La superposición de funciones ha sido moneda corriente en la historia política nacional. Cada poder del Estado ha caído en la tentación de inmiscuirse en territorios ajenos. Antes, cuando uno de esos poderes (básicamente el Ejecutivo o el Legislativo) extralimitaba sus exigencias y presiones, la salida era un golpe de Estado.
La Constitución de 2008 incorporó la norma de la muerte cruzada justamente para evitar llegar a esos extremos. Se supone que, en un marco de conducta democrática y respeto a las leyes, los conflictos entre funciones del Estado tendrían que dirimirse mediante este mecanismo. No obstante, y dada la atrabiliaria cultura de nuestra clase política, ese propósito luce imposible.
El bloqueo político que vive el país nace precisamente de la informalidad con que las fuerzas políticas manejan las normas. Como ocurre desde la colonia, cualquier forma de poder termina imponiéndose a la ley. Un gobierno, un bloque parlamentario numeroso o un grupo de jueces resultan más decisivos que la propia Constitución a la hora de dirimir las pugnas.
Los episodios vividos en el último año así lo confirman. El primer conato para interferir en otra función del Estado fue la propuesta de crear la mal llamada comisión de la verdad a partir de un oscuro pacto legislativo entre la derecha nebotsista, lassista y correísta. Se pretendía exculpar a los corruptos con un procedimiento totalmente espurio.

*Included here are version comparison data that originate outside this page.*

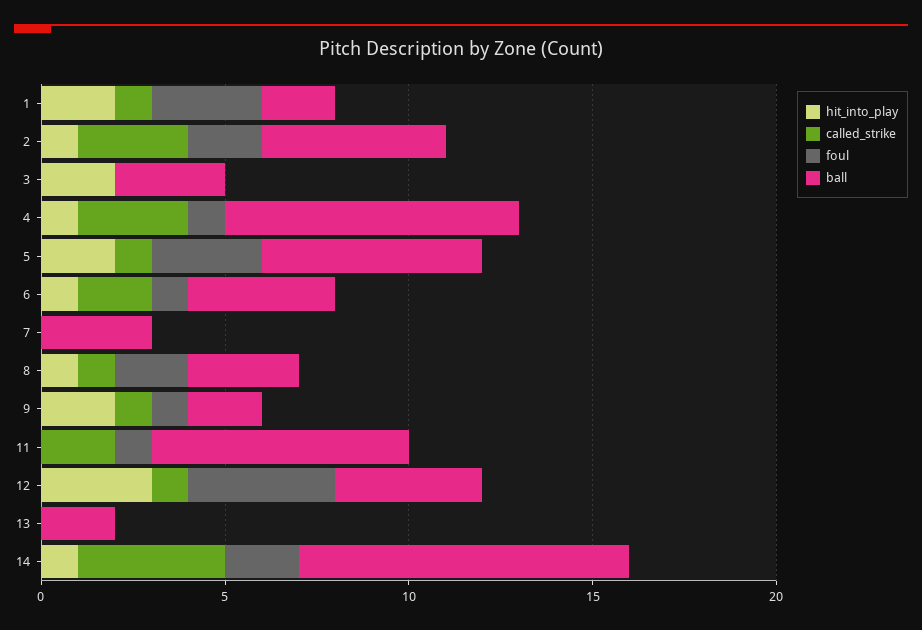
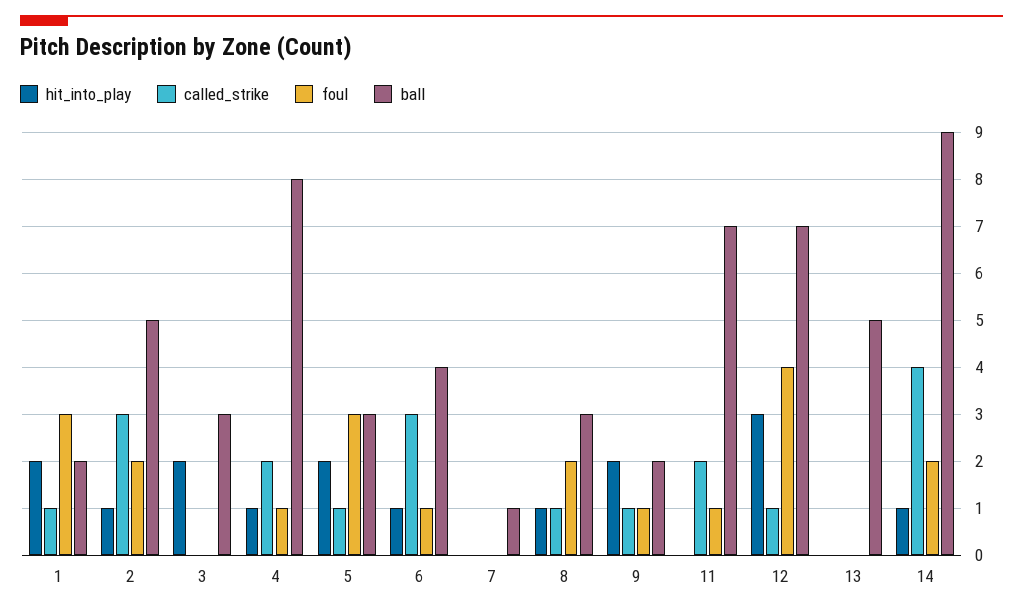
  {
    "hit_into_play": {
      "1": 2,
      "2": 1,
      "3": 2,
      "4": 1,
      "5": 2,
      "6": 1,
      "7": 0,
      "8": 1,
      "9": 2,
      "11": 0,
      "12": 3,
      "13": 0,
      "14": 1
    },
    "called_strike": {
      "1": 1,
      "2": 3,
      "3": 0,
-     "4": 3,
+     "4": 2,
      "5": 1,
-     "6": 2,
+     "6": 3,
      "7": 0,
      "8": 1,
      "9": 1,
      "11": 2,
      "12": 1,
      "13": 0,
      "14": 4
    },
    "foul": {
      "1": 3,
      "2": 2,
      "3": 0,
      "4": 1,
      "5": 3,
      "6": 1,
      "7": 0,
      "8": 2,
      "9": 1,
      "11": 1,
      "12": 4,
      "13": 0,
      "14": 2
    },
    "ball": {
      "1": 2,
      "2": 5,
      "3": 3,
      "4": 8,
-     "5": 6,
+     "5": 3,
      "6": 4,
-     "7": 3,
+     "7": 1,
      "8": 3,
      "9": 2,
      "11": 7,
-     "12": 4,
+     "12": 7,
-     "13": 2,
+     "13": 5,
      "14": 9
    }
  }

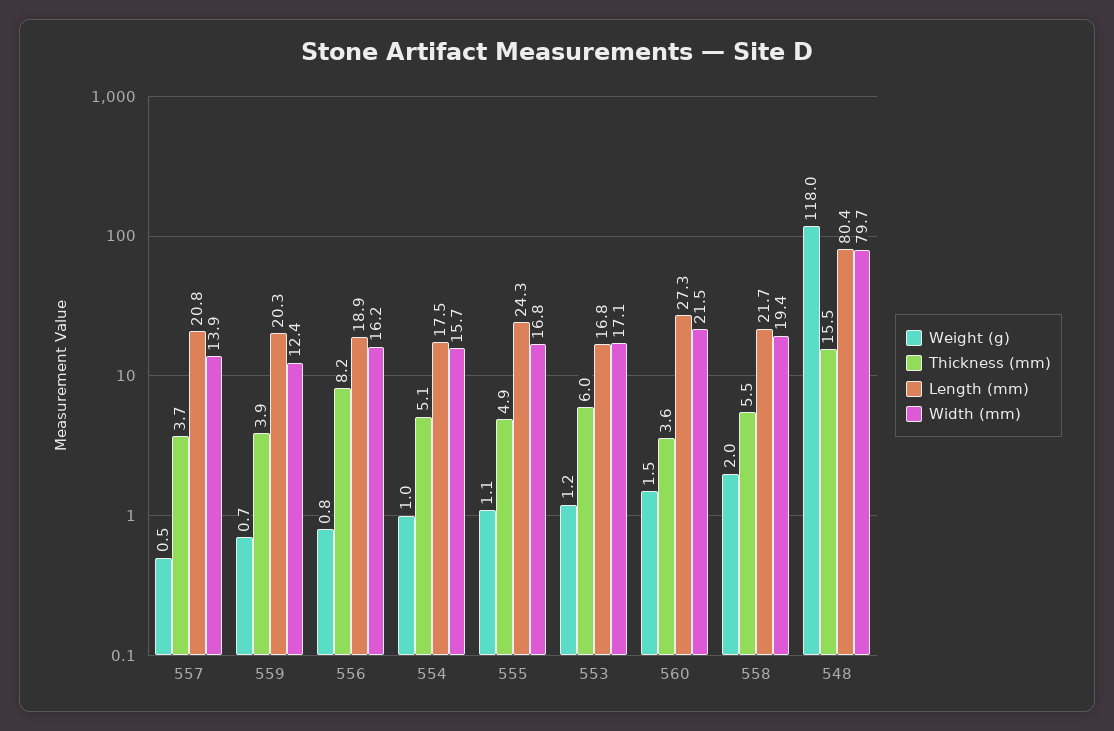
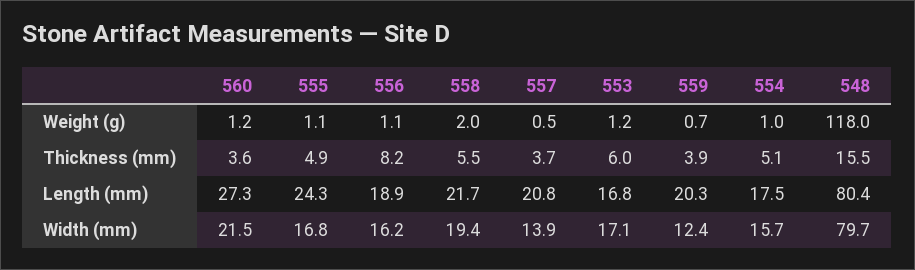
  {
    "Weight (g)": {
      "557": 0.5,
      "559": 0.7,
-     "556": 0.8,
+     "556": 1.1,
      "554": 1,
      "555": 1.1,
      "553": 1.2,
-     "560": 1.5,
+     "560": 1.2,
      "558": 2,
      "548": 118
    },
    "Thickness (mm)": {
      "557": 3.7,
      "559": 3.9,
      "556": 8.2,
      "554": 5.1,
      "555": 4.9,
      "553": 6,
      "560": 3.6,
      "558": 5.5,
      "548": 15.5
    },
    "Length (mm)": {
      "557": 20.8,
      "559": 20.3,
      "556": 18.9,
      "554": 17.5,
      "555": 24.3,
      "553": 16.8,
      "560": 27.3,
      "558": 21.7,
      "548": 80.4
    },
    "Width (mm)": {
      "557": 13.9,
      "559": 12.4,
      "556": 16.2,
      "554": 15.7,
      "555": 16.8,
      "553": 17.1,
      "560": 21.5,
      "558": 19.4,
      "548": 79.7
    }
  }

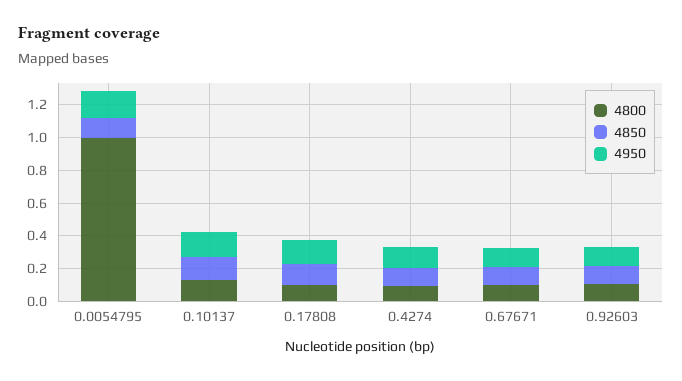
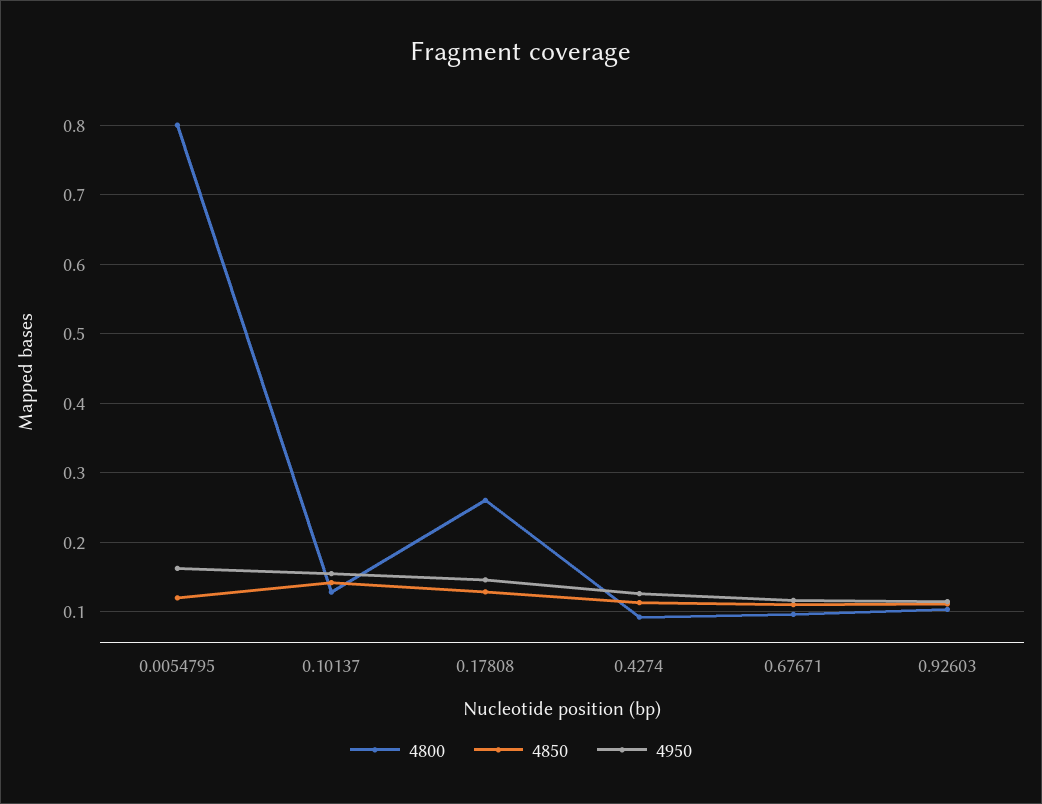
  {
    "4800": {
-     "0.0054795": 1,
+     "0.0054795": 0.8,
      "0.10137": 0.13,
-     "0.17808": 0.1,
+     "0.17808": 0.26,
      "0.4274": 0.09,
      "0.67671": 0.1,
      "0.92603": 0.1
    },
    "4850": {
      "0.0054795": 0.12,
      "0.10137": 0.14,
      "0.17808": 0.13,
      "0.4274": 0.11,
      "0.67671": 0.11,
      "0.92603": 0.11
    },
    "4950": {
      "0.0054795": 0.16,
      "0.10137": 0.15,
      "0.17808": 0.15,
      "0.4274": 0.13,
      "0.67671": 0.12,
      "0.92603": 0.11
    }
  }

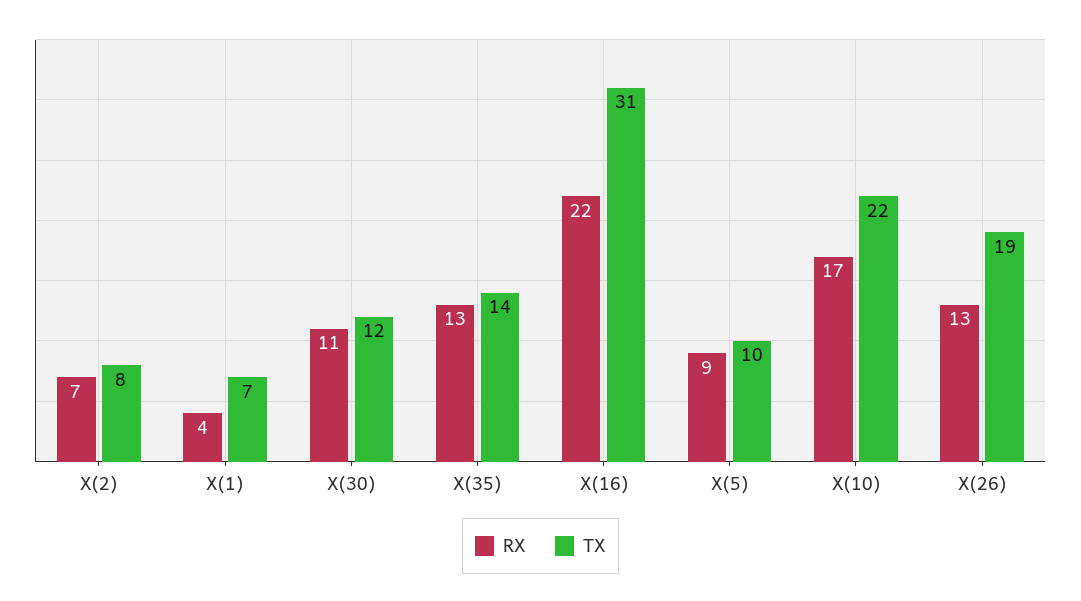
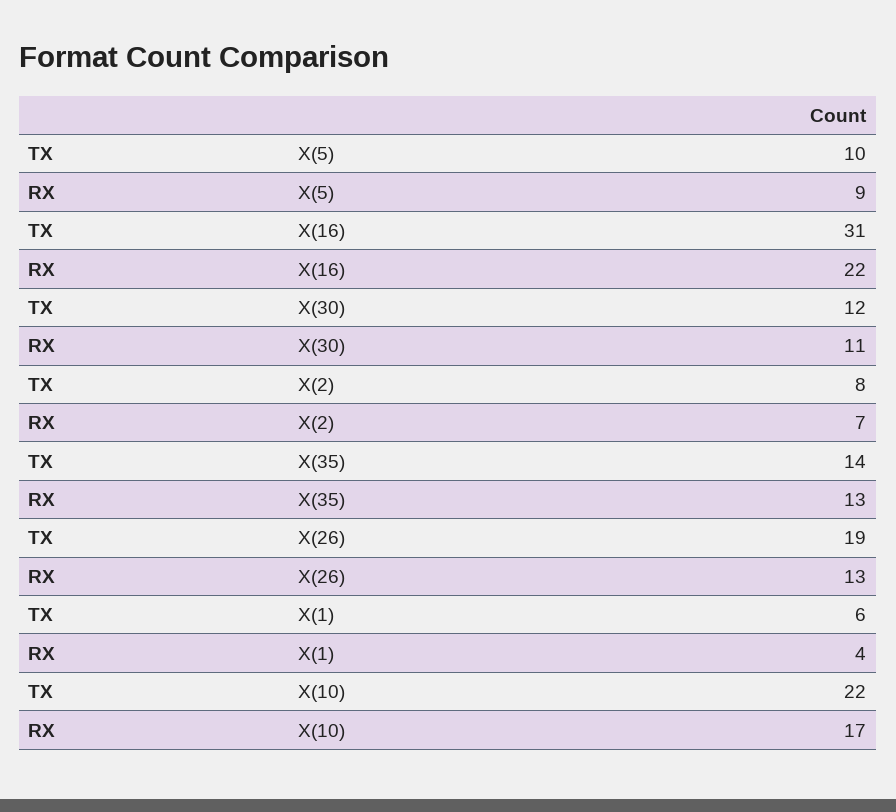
  {
    "RX": {
      "X(2)": 7,
      "X(1)": 4,
      "X(30)": 11,
      "X(35)": 13,
      "X(16)": 22,
      "X(5)": 9,
      "X(10)": 17,
      "X(26)": 13
    },
    "TX": {
      "X(2)": 8,
-     "X(1)": 7,
+     "X(1)": 6,
      "X(30)": 12,
      "X(35)": 14,
      "X(16)": 31,
      "X(5)": 10,
      "X(10)": 22,
      "X(26)": 19
    }
  }

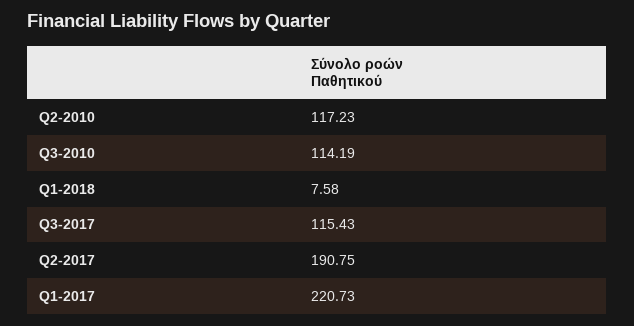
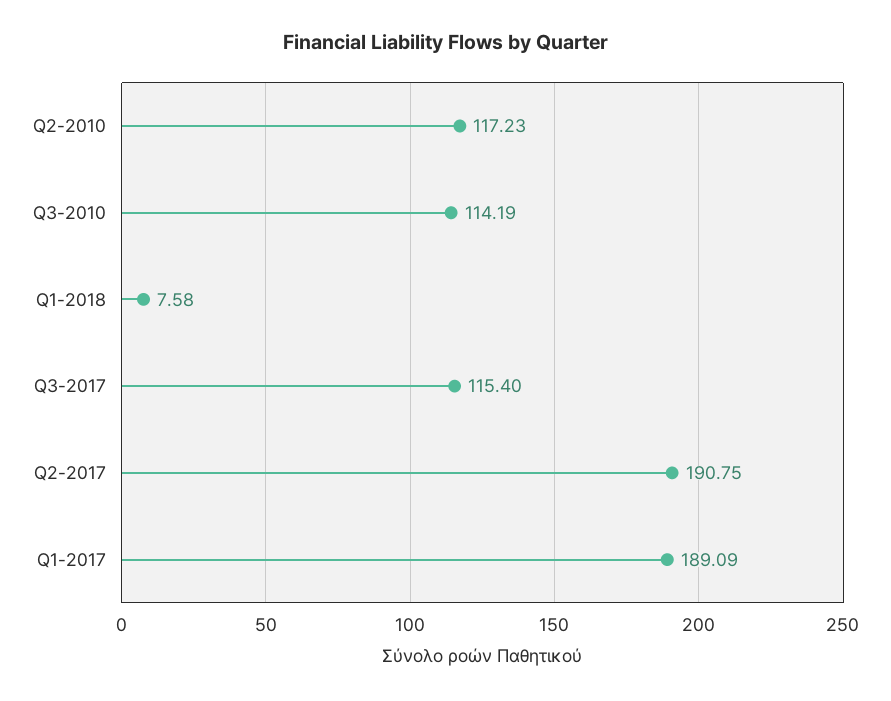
  {
    "Q2-2010": 117.23,
    "Q3-2010": 114.19,
    "Q1-2018": 7.58,
-   "Q3-2017": 115.43,
+   "Q3-2017": 115.4,
    "Q2-2017": 190.75,
-   "Q1-2017": 220.73
+   "Q1-2017": 189.09
  }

Y aunque la jugada fracasó, la intención sigue vivita.
La respuesta del oficialismo fue involucrar a la Función Judicial en el conflicto. Interponer una acción de protección judicial para intentar neutralizar una ofensiva de carácter eminentemente político luce –a primera vista y para los legos en asuntos jurídicos– incoherente. La designación de una autoridad legislativa depende fundamentalmente de las mayorías que se logren al interior del organismo parlamentario. No obstante, ahí sigue estancada la Asamblea Nacional por una decisión judicial y por la amenaza de intervención de la Fiscalía.
El gobierno, por su parte, ya contribuyó con su cuota: Lasso anunció olímpicamente que podía gobernar sin la Asamblea Nacional. En política de seguridad y de comercio internacional, al menos, está cumpliendo con su palabra. Mientras la institucionalidad política interna se descompone a pasos agigantados, el régimen ha tomado una serie de decisiones estratégicas acordes con sus objetivos. Es como si transitara por un carril paralelo.
Por un lado, ha adelantado negociaciones con varios países para la suscripción de tratados de libre comercio. Poco le importa que esos acuerdos tengan que ser ratificados por la Asamblea Nacional. Cuando llegue el momento, ya verá cómo se las apaña para superar un eventual bloqueo o chantaje legislativo. Lo que hoy le importa es colocar al Ecuador en la vitrina de los intereses capitalistas globales.
Por otro lado, está apurando su estrategia de seguridad. Para ello cuenta con la aprobación ciudadana, aunque sea a regañadientes. Es tal la inseguridad que la gente está dispuesta a aceptar cualquier medida que mitigue el impacto de la violencia delincuencial, aunque provenga de un gobierno impopular. Pocos se percatan de lo que significa la asesoría israelí en estos temas; ese país aplica políticas de seguridad para una situación de guerra permanente: represión y control social absoluto.
Así, mientras los demás se matan en la Asamblea Nacional, el gobierno sigue orondo con su agenda empresarial autoritaria.